▶ **Instructions for the task**:
Word for word, restate the lines that run from the line containing "27 Garner A, Kanski" to the last line of the records below.

Stored entries
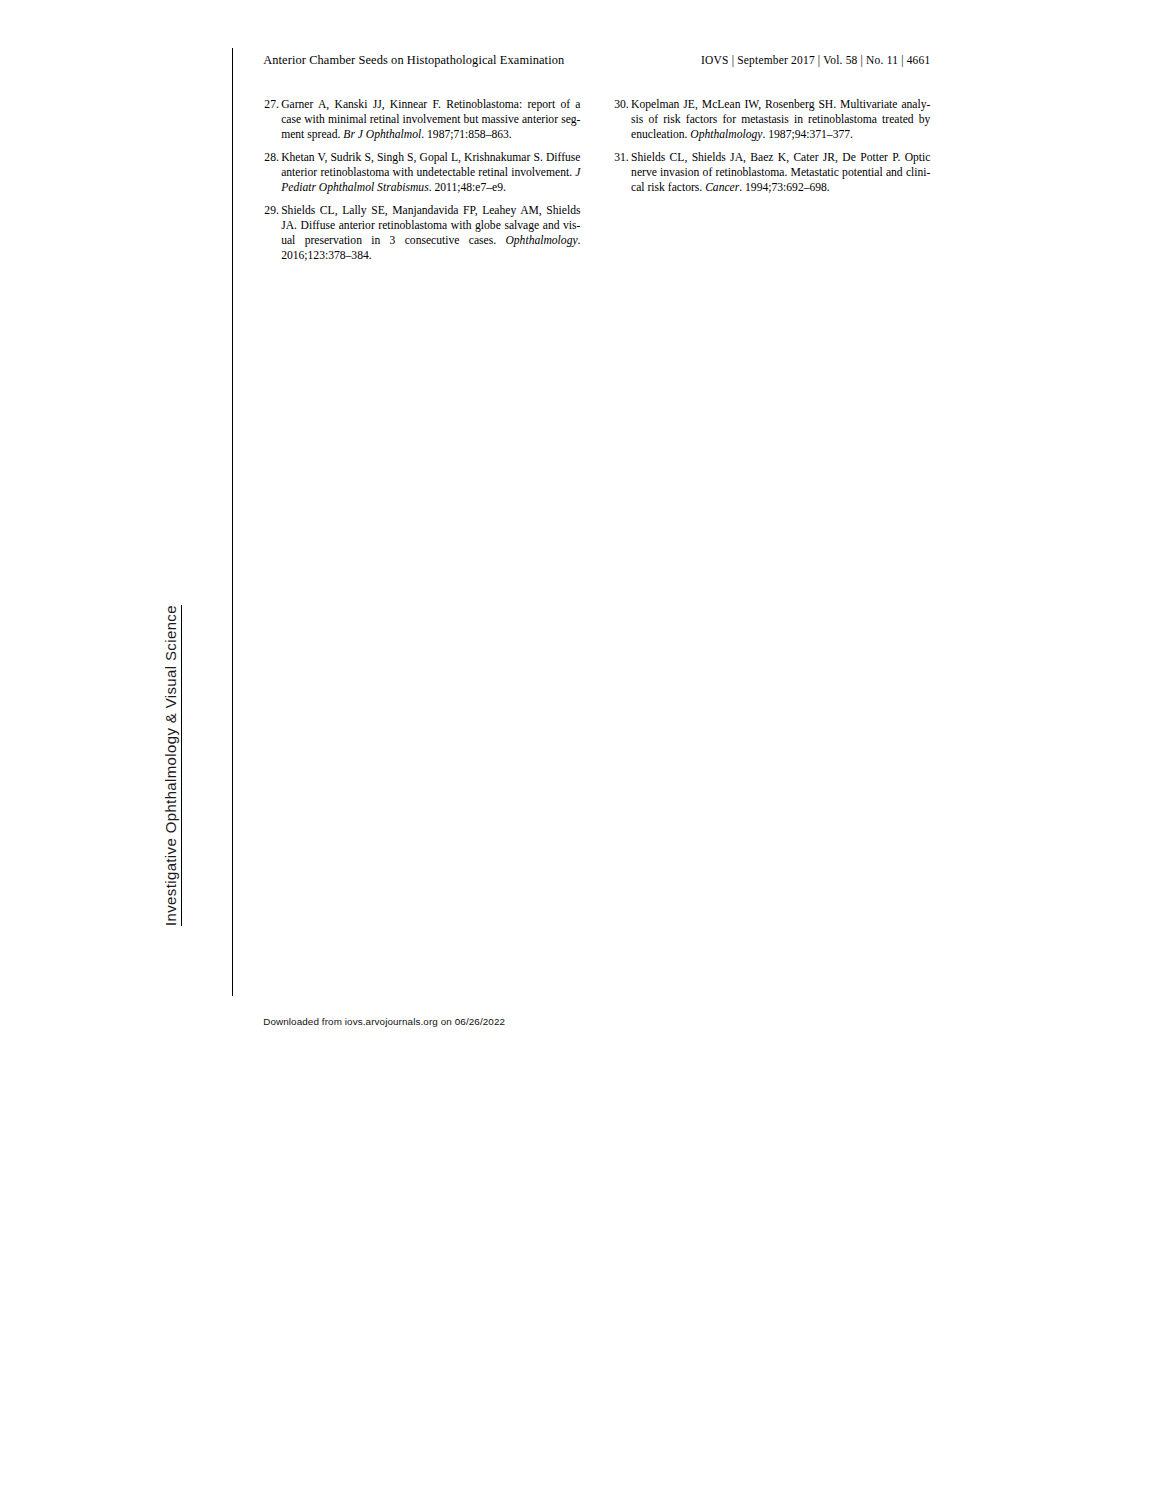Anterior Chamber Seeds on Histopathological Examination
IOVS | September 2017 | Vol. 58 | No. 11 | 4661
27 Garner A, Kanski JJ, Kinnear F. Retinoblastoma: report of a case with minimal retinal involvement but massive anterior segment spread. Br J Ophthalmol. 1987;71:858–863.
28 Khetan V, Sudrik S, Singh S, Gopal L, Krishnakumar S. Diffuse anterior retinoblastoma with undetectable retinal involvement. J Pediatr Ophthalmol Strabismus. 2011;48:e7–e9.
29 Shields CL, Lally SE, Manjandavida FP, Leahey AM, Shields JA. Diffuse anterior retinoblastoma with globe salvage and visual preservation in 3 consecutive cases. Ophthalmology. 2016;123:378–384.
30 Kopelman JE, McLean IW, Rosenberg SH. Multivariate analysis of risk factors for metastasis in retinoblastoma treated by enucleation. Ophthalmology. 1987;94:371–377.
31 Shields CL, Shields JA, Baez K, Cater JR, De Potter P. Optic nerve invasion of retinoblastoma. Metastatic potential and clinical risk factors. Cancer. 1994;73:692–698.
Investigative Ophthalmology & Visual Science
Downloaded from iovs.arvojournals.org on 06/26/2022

▶ **Solution to the exercise**:
27 Garner A, Kanski JJ, Kinnear F. Retinoblastoma: report of a case with minimal retinal involvement but massive anterior segment spread. Br J Ophthalmol. 1987;71:858–863.
28 Khetan V, Sudrik S, Singh S, Gopal L, Krishnakumar S. Diffuse anterior retinoblastoma with undetectable retinal involvement. J Pediatr Ophthalmol Strabismus. 2011;48:e7–e9.
29 Shields CL, Lally SE, Manjandavida FP, Leahey AM, Shields JA. Diffuse anterior retinoblastoma with globe salvage and visual preservation in 3 consecutive cases. Ophthalmology. 2016;123:378–384.
30 Kopelman JE, McLean IW, Rosenberg SH. Multivariate analysis of risk factors for metastasis in retinoblastoma treated by enucleation. Ophthalmology. 1987;94:371–377.
31 Shields CL, Shields JA, Baez K, Cater JR, De Potter P. Optic nerve invasion of retinoblastoma. Metastatic potential and clinical risk factors. Cancer. 1994;73:692–698.
Investigative Ophthalmology & Visual Science
Downloaded from iovs.arvojournals.org on 06/26/2022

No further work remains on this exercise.